LestatBiker > Za takie zabawki juz nie wspominajac o rozkladaniu nich w lesie idzie sie do wiezienia !!! Pomysl jak by ktos sobie szedl na spacer ? Az mi szkoda takich ludzi jak Ty

: 22.12.2008 05:23:31
autor: blackdemon
Rodzer pisze:LestatBiker > Za takie zabawki juz nie wspominajac o rozkladaniu nich w lesie idzie sie do wiezienia !!! Pomysl jak by ktos sobie szedl na spacer ? Az mi szkoda takich ludzi jak Ty Neutral
na spacery sie nie chodzi z siekiera pozwiedzac nsy..
: 22.12.2008 07:43:03
autor: nopainnogame
Twardo mówię,że trzeba tylko nie robić stolików,czy innego typu "bezpiecznych" przeszkód (czyli np. dropik musisz mieć na początku choćby ten 1m).
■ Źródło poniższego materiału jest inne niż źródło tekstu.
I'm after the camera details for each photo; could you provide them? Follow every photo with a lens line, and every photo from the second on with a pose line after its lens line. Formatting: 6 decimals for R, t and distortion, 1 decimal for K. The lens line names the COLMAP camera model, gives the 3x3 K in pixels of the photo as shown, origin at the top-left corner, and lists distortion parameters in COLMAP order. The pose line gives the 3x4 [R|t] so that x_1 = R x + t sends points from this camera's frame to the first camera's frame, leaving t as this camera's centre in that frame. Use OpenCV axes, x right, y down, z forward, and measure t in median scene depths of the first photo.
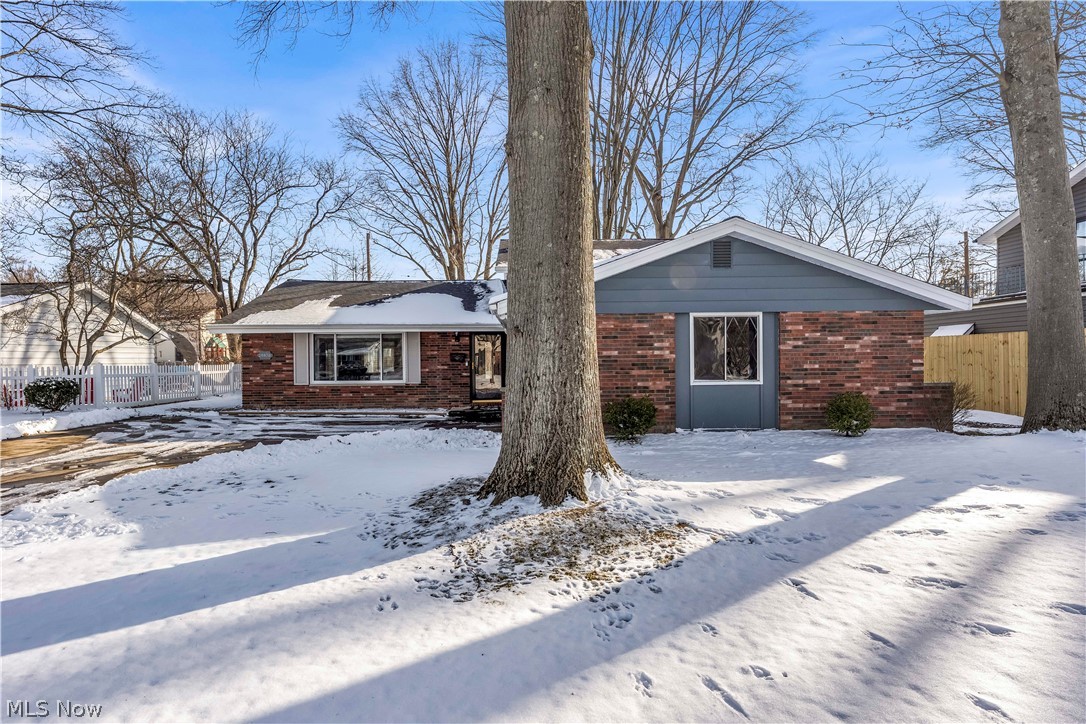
lens RADIAL K [[626.5, 0, 538.0], [0, 626.5, 367.2], [0, 0, 1]] dist [0.000045, -0.000449]
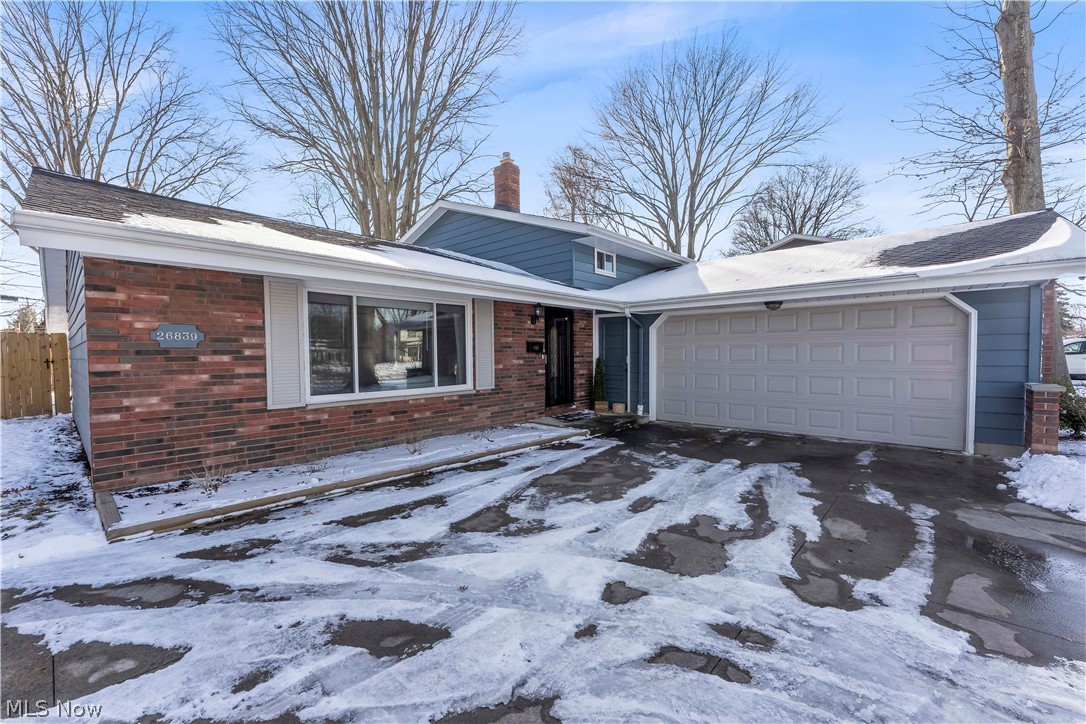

Eliminuje to dzieciaki na makrokeszach i motorki. Po lasach to na ogół jeżdzą leszcze (dawno temu miałem taką sytuację,że goście zniszczyli ok.60cm hope i zrobili w to miejsce 20cm "krawężnik"). Takich gości wysypało się ostatnio mnóstwo i potrafią jedynie przeorać ścieżkę. Lepiej odpuścić sobie tak drastyczne metody jak sidła i pułapki,bo tylko kłopotów sobie narobimy.
: 22.12.2008 09:23:28
autor: lukas31581
LestatBiker
zacny pomysł ale na grzybiarzy itp to za mocne jest :/ bez sensu.. ale takie coś można poustawiać w miejscach gdzie jeżdżą motory / quady :> jak jeden czy drugi wjedzie rozwali koło to będzie miał dość i odpuści
Rodzer
a pomyśl sobie robisz miejscówke parę miechów i nagle wbija jakiś kretyn na motorze i rozwala ci prawie wszystko !! to jest OK ? naprawdę zastanów się i postaw na miejscu ludzi którzy to budowali !!
od siebie na motory itp mogę polecić takie coś

dobrze ulokowane żeby twardo stało w ziemi powinno sobie poradzić z oponami
ewentualnie właśnie można kopać dropy na wjazdach do miejscówek gdzie wjeżdżają
TYLKO ludzie na motorach :] dropy dziury i tyle

robisz dziurę dajesz 3-4 deski takie żeby się złamały jak się stanie na tym na to kawałek dywanu i na to posypać trochę ziemi żeby zamaskować

: 22.12.2008 09:53:09
autor: slazak
kto powiedział, że te wnyki maja być otwarte... na sam widok zamkniętej przezorny człowiek nie wejdzie. Pomysł dobry. Też ostatnio u mnie na mojej górce zaczęło się coś dziać od quadów i crosów..... chwile gadałem z ziomami tam bandy tu hopa, ale raczej oni nie ogarniają tych miejsc i jeżdżą po bardziej płaskich więc narazie mi nie grozi nic

: 22.12.2008 11:52:32
autor: pixo
nie dziwie sie ze potem rozwalaja miejscowki. Wnyki , doły itp jak ktos na to natrafi to zglosi odpowiednim wladzom a one musza zareagowac. temat traktuje o bezmozgach na wyrobisku, a mam wrazenie ze niektorzy tutaj tez sie zachowuja jak bezmozgi i nie mysla o konsekwencjach swoich dzialan.
blackdemon, LestatBiker pomysl sobie jedziesz sobie z dziecmi na wies w odwiedziny do swojej rodziny, idziesz do lasu na niedzielny spacer i dziecko Ci wlazi we wnyki. co bys wtedy zrobil? pomysl..
: 22.12.2008 12:18:13
autor: lukas31581
pixo dobra ale to trzeba postawić z głową !! nie stawiać gdzie popadnie tylko tam gdzie jeżdżą na motorach !! w danym punkcie !! np na wybiciu gdzie skaczą na motorach !! oczywiście stawiać tylko wtedy gdy można nad tym zapanować aby inny biker w to nie wpadł !!